----- Passage for review

This is a Node.js (with Express.js) application which is part of the freeCodeCamp Back End Certification. It takes a date string and gives you back a JSON with Unix value and natural format for the given date.
- The API endpoint is
GET [project_url]/api/timestamp/:date_string?
- A date string is valid if can be successfully parsed by
new Date(date_string)
(JS) . Note that the unix timestamp needs to be an integer (not a string) specifying milliseconds. In our test we will use date strings compliant with ISO-8601 (e.g."2016-11-20"
) because this will ensure an UTC timestamp. - If the date string is empty it should be equivalent to trigger
new Date()
, i.e. the service uses the current timestamp. - If the date string is valid the api returns a JSON having the structure
{"unix": <date.getTime()>, "utc" : <date.toUTCString()> }
e.g.{"unix": 1479663089000 ,"utc": "Sun, 20 Nov 2016 17:31:29 GMT"}
. - If the date string is invalid the api returns a JSON having the structure
{"unix": null, "utc" : "Invalid Date" }
. It is what you get from the date manipulation functions used above.
- I can pass a string as a parameter, and it will check to see whether that string contains either a unix timestamp or a natural language date (example: January 1, 2016)
- If it does contain a date or Unix timestamp, it returns both the Unix timestamp and the natural language form of that date.
- If it does not contain a date or Unix timestamp, it returns null for those properties.

----------
----- Source material

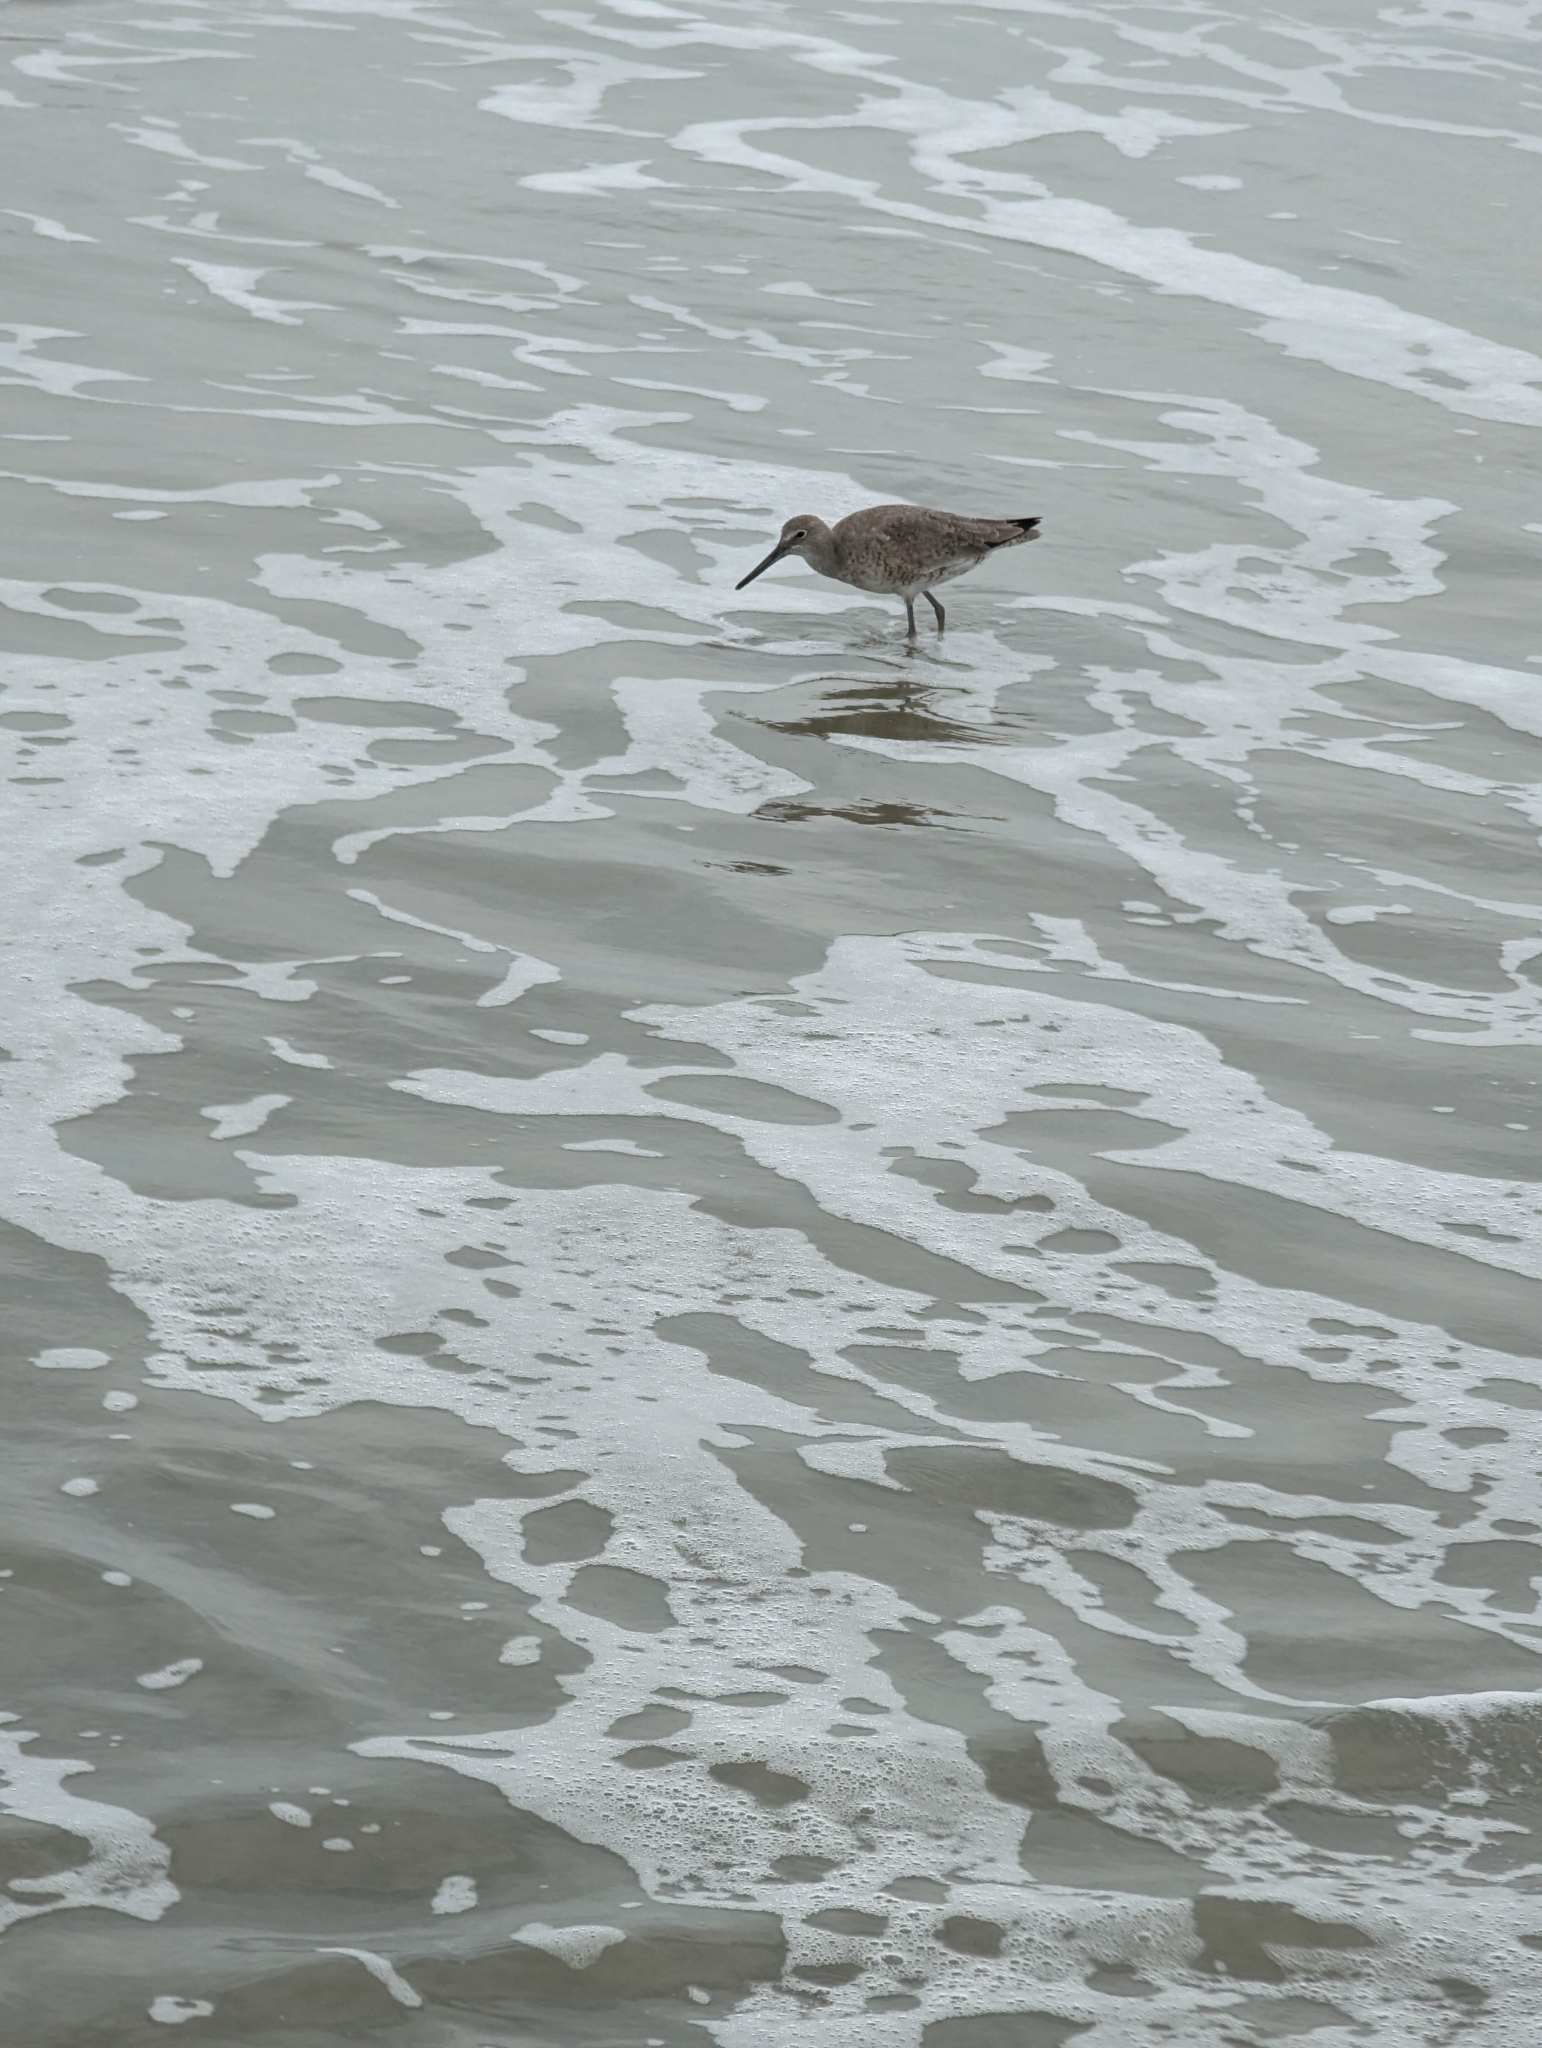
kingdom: Animalia
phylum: Chordata
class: Aves
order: Charadriiformes
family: Scolopacidae
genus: Tringa
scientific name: Tringa semipalmata
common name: Willet
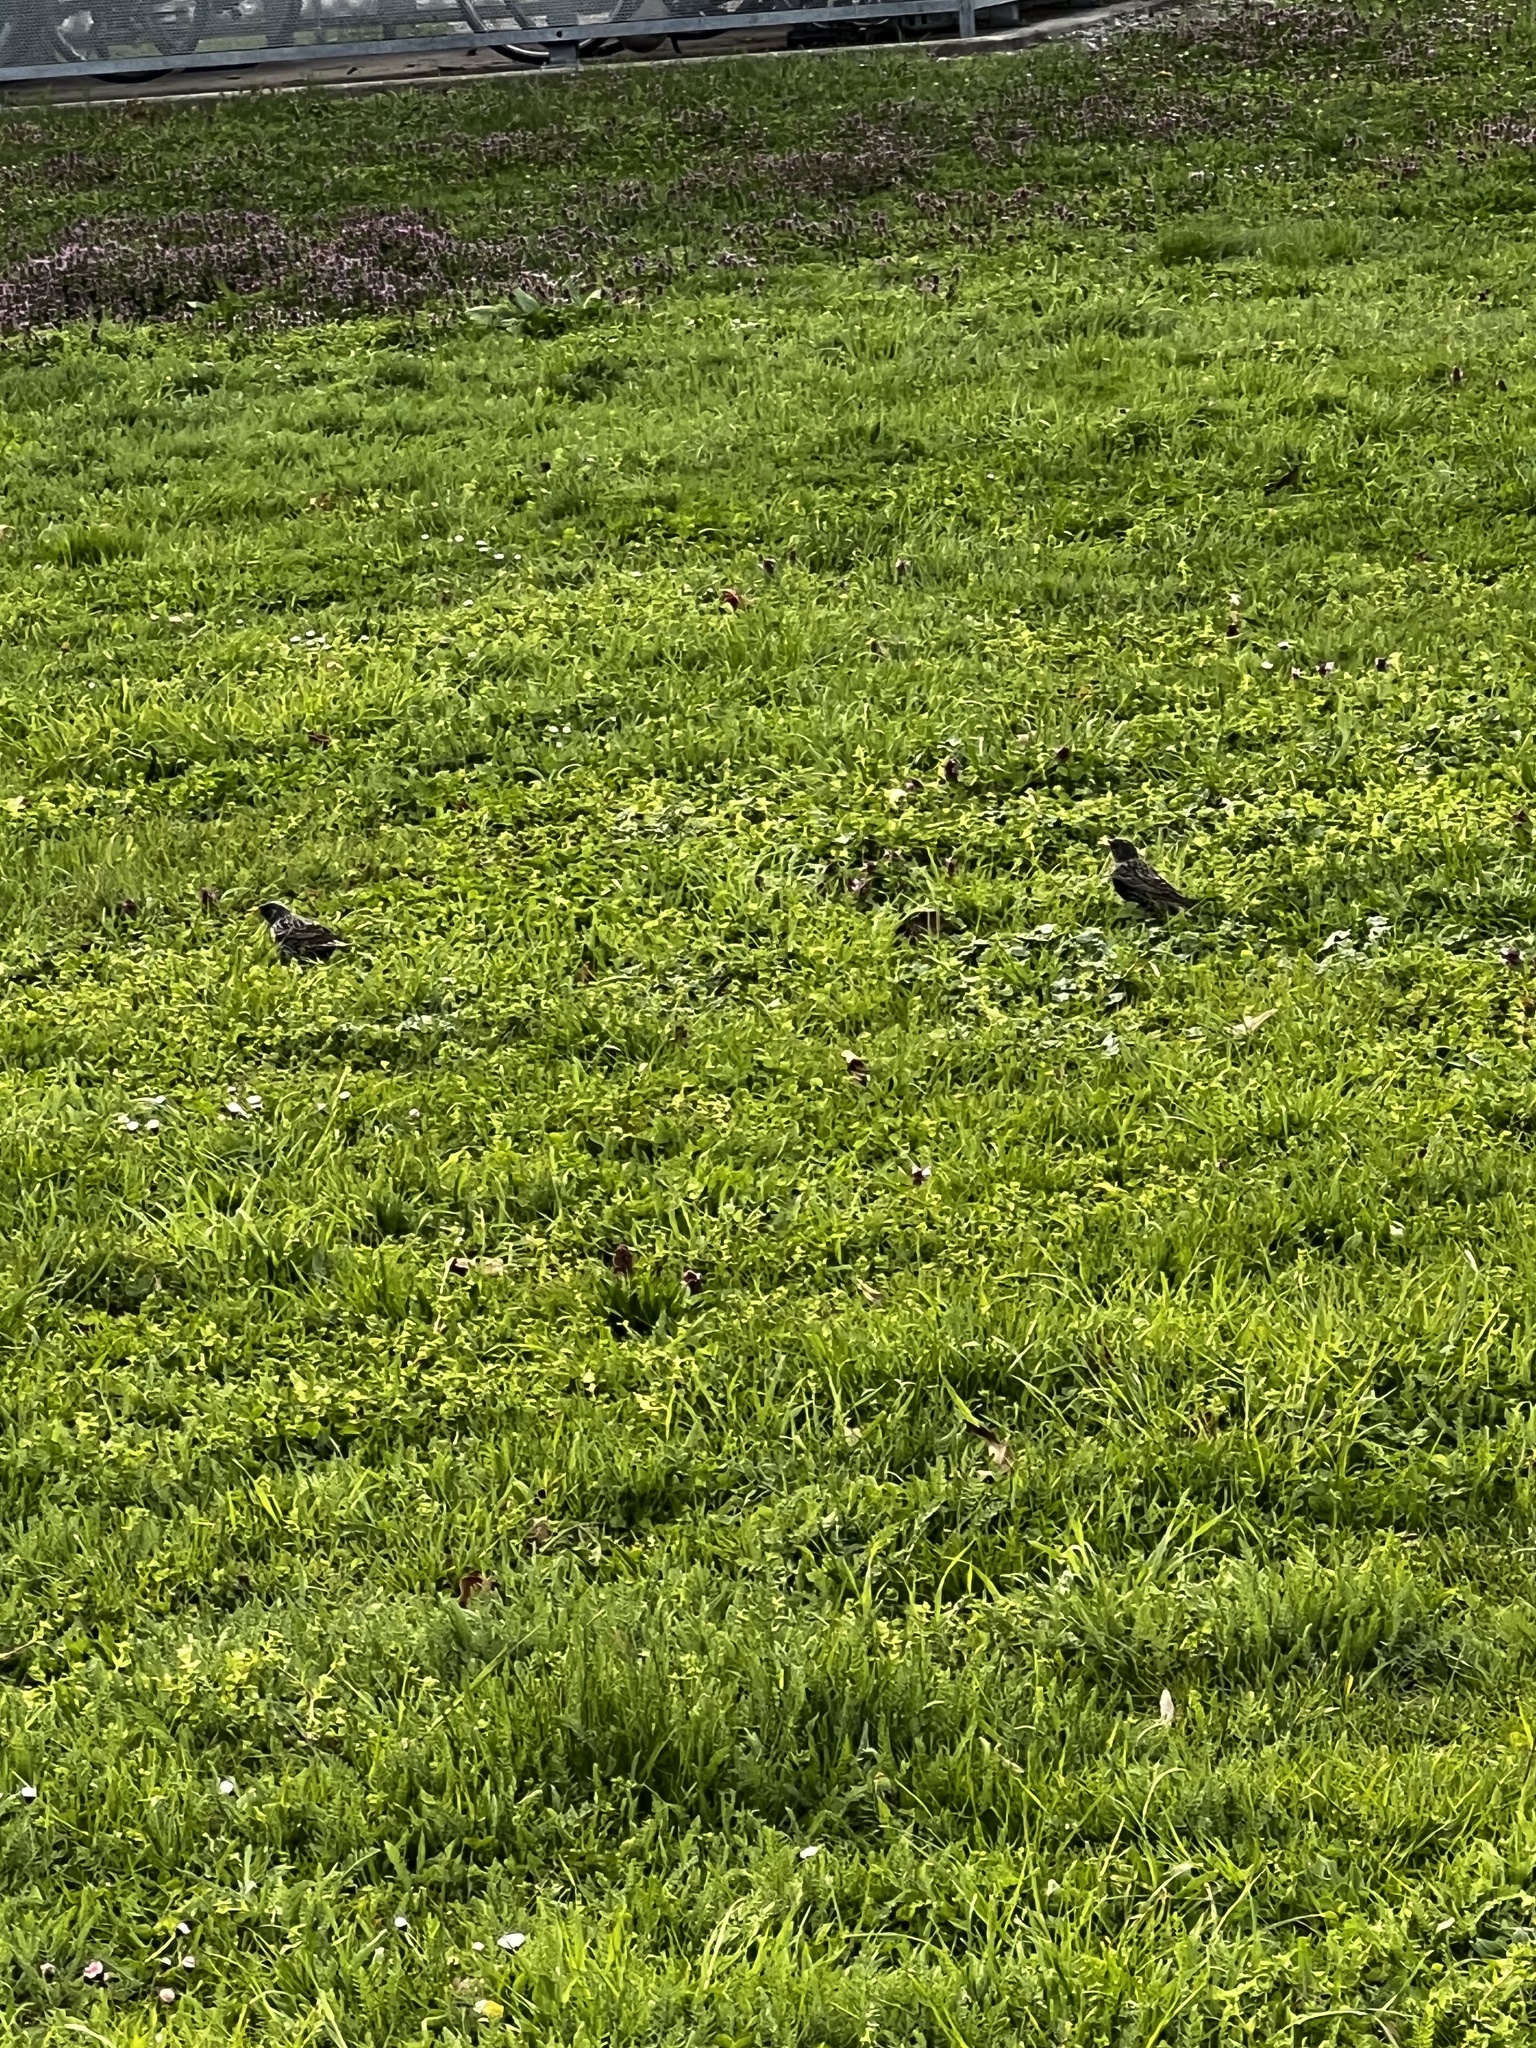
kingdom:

----------

Work instructions: Extract the full timestamp API description, reproducing every line word for word. None of this material is needed.

Exercise response:
This is a Node.js (with Express.js) application which is part of the freeCodeCamp Back End Certification. It takes a date string and gives you back a JSON with Unix value and natural format for the given date.
- The API endpoint is
GET [project_url]/api/timestamp/:date_string?
- A date string is valid if can be successfully parsed by
new Date(date_string)
(JS) . Note that the unix timestamp needs to be an integer (not a string) specifying milliseconds. In our test we will use date strings compliant with ISO-8601 (e.g."2016-11-20"
) because this will ensure an UTC timestamp. - If the date string is empty it should be equivalent to trigger
new Date()
, i.e. the service uses the current timestamp. - If the date string is valid the api returns a JSON having the structure
{"unix": <date.getTime()>, "utc" : <date.toUTCString()> }
e.g.{"unix": 1479663089000 ,"utc": "Sun, 20 Nov 2016 17:31:29 GMT"}
. - If the date string is invalid the api returns a JSON having the structure
{"unix": null, "utc" : "Invalid Date" }
. It is what you get from the date manipulation functions used above.
- I can pass a string as a parameter, and it will check to see whether that string contains either a unix timestamp or a natural language date (example: January 1, 2016)
- If it does contain a date or Unix timestamp, it returns both the Unix timestamp and the natural language form of that date.
- If it does not contain a date or Unix timestamp, it returns null for those properties.